Fig. 3.

Hypermethylation of the AP-2alpha promoter region is associated with decreased expression of AP-2alpha in DU-145 and LNCaP prostate cancer cell lines. AP-2alpha expression can be restored by treatment of these cell lines with 5-aza-CdR. Western blot analysis of the levels of AP-2alpha and SP1 transcription factors in DU-145 and LNCaP prostate cancer cell lines: (A) the comparison with normal prostate epithelial cells RWPE-1; (B) DU-145 and LNCaP cells had been treated with 5 μM of 5-aza-CdR for 48 h followed by an additional 24 h of incubation in cell medium alone. (C) Schematic illustration of the AP-2alpha promoter region analyzed by bisulfite sequencing.

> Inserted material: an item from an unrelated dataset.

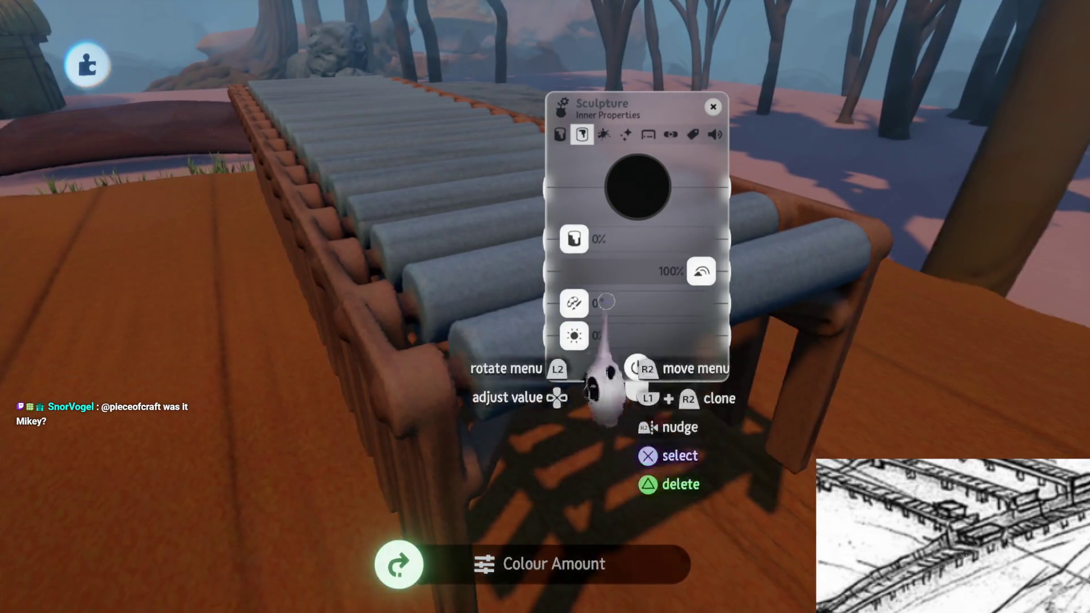
pyautogui.press('Escape')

The analyzed region is −654/−55 relative to the transcription start site of the indicated AP-2alpha transcript and corresponds to 10356126–10355525 nucleotide positions of the human genomic contig (NCBI accession # NT_007592.15). The NCBI genomic contig is represented schematically in the opposite direction for ease of depiction due to the fact that the AP-2alpha gene is encoded by the ‘minus’ chain. Each line crossing −654/−55 promoter region represents an individual CpG dinucleotide. (D) The bisulfite sequencing analysis of methylation of the AP-2alpha promoter region in DU-145, LNCaP and RWPE-1 cells. Each line represents an allele; each circle represents a CpG dinucleotide. Filled circles represent methylated CpG dinucleotides and clear circles represent unmethylated CpG dinucleotides. The 5′-flanking region of AP-2alpha gene is hypermethylated in DU-145 and LNCaP prostate cancer cell lines, whereas in normal prostate epithelial RWPE-1 cells, it remains unmethylated. (E) The bisulfite sequencing analysis was performed after DU-145 and LNCaP cells had been treated with 5 μM of 5-aza-CdR.